The IRS has the statutory right to record a Notice of Federal Tax Lien against a taxpayer’s home, other real estate, and personal property. See 26 U.S.C. §6323. Such a lien provides the IRS with the right to a taxpayer’s assets superior to any later recorded junior liens. In the event of liquidation, the IRS would be paid in full prior to any junior lienholders receiving any money.

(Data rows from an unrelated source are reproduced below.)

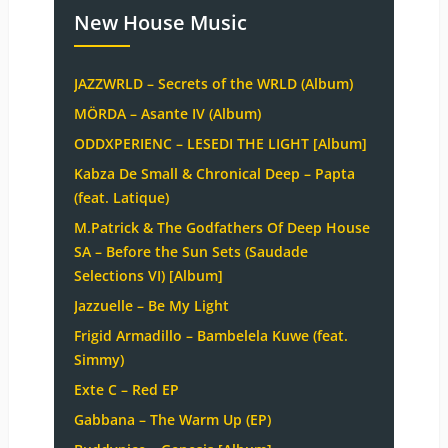
New House Music
JAZZWRLD – Secrets of the WRLD (Album)
MÖRDA – Asante IV (Album)
ODDXPERIENC – LESEDI THE LIGHT [Album]
Kabza De Small & Chronical Deep – Papta
(feat. Latique)
M.Patrick & The Godfathers Of Deep House
SA – Before the Sun Sets (Saudade
Selections VI) [Album]
Jazzuelle – Be My Light
Frigid Armadillo – Bambelela Kuwe (feat.
Simmy)
Exte C – Red EP
Gabbana – The Warm Up (EP)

A taxpayer attempted to eliminate/void the IRS’ lien by filing Chapter 13 bankruptcy in Ryan v. United States, 725 F.3d 623 (7th Cir. 2013). In Ryan, taxpayer failed to file taxes for the years 2006 thru 2010. The IRS responded by filing a Notice of Federal Tax Lien against taxpayer’s real property and personal property. Subsequently, taxpayer lost his home for delinquent real estate taxes and did not own a bank account or vehicle when he filed bankruptcy. In fact, debtor’s total assets were worth only $1,625 as of the bankruptcy filing date.
Taxpayer attempted to reduce the tax lien to the asset value of $1,625. Taxpayer alleged that §506(a) allows a taxpayer to bifurcate the IRS’ claim between a secured claim component to the extent of any assets and an unsecured claim component for the remaining debt. Then, taxpayer asserted that §506(d) of the Bankruptcy Code allowed a taxpayer to “stripdown” the lien to the value of the property, citing 11 U.S.C. §506(d). The IRS agreed with the bifurcation, but objected to the lien being voided and argued that §506(d) does not authorize the bankruptcy court to void the federal tax lien to the extend it exceeded the value of the assets.
The Ryan court looked for guidance in the U.S. Supreme Court’s decision in Dewsnup v. Timm, 502 U.S. 410 (1992). In Dewsnup, the Supreme Court considered the proper interpretation of §506, and held that §§506(a) and 506(d) did not have to be read together, and that the term “allowed secured claim” in §506(d) was not defined by reference to §506(a). Instead, the Court determined that, consistent with preCode rules that liens pass through bankruptcy unaffected, the term “allowed secured claim” in §506(d) means a claim that is, first, allowed under §502 and, second, secured by a lien enforceable under state law, without regard to whether that claim would have been deemed secured or unsecured under §506(a).
Therefore, the Ryan court found that the IRS’ claim was secured by a lien enforceable under state law, and then held that the IRS’ claim could NOT be stripped down pursuant to §506(d). However, the Ryan court noted in dicta that the IRS’ claim could be stripped down pursuant to other sections of the Bankruptcy Code, including 11 U.S.C. §1325.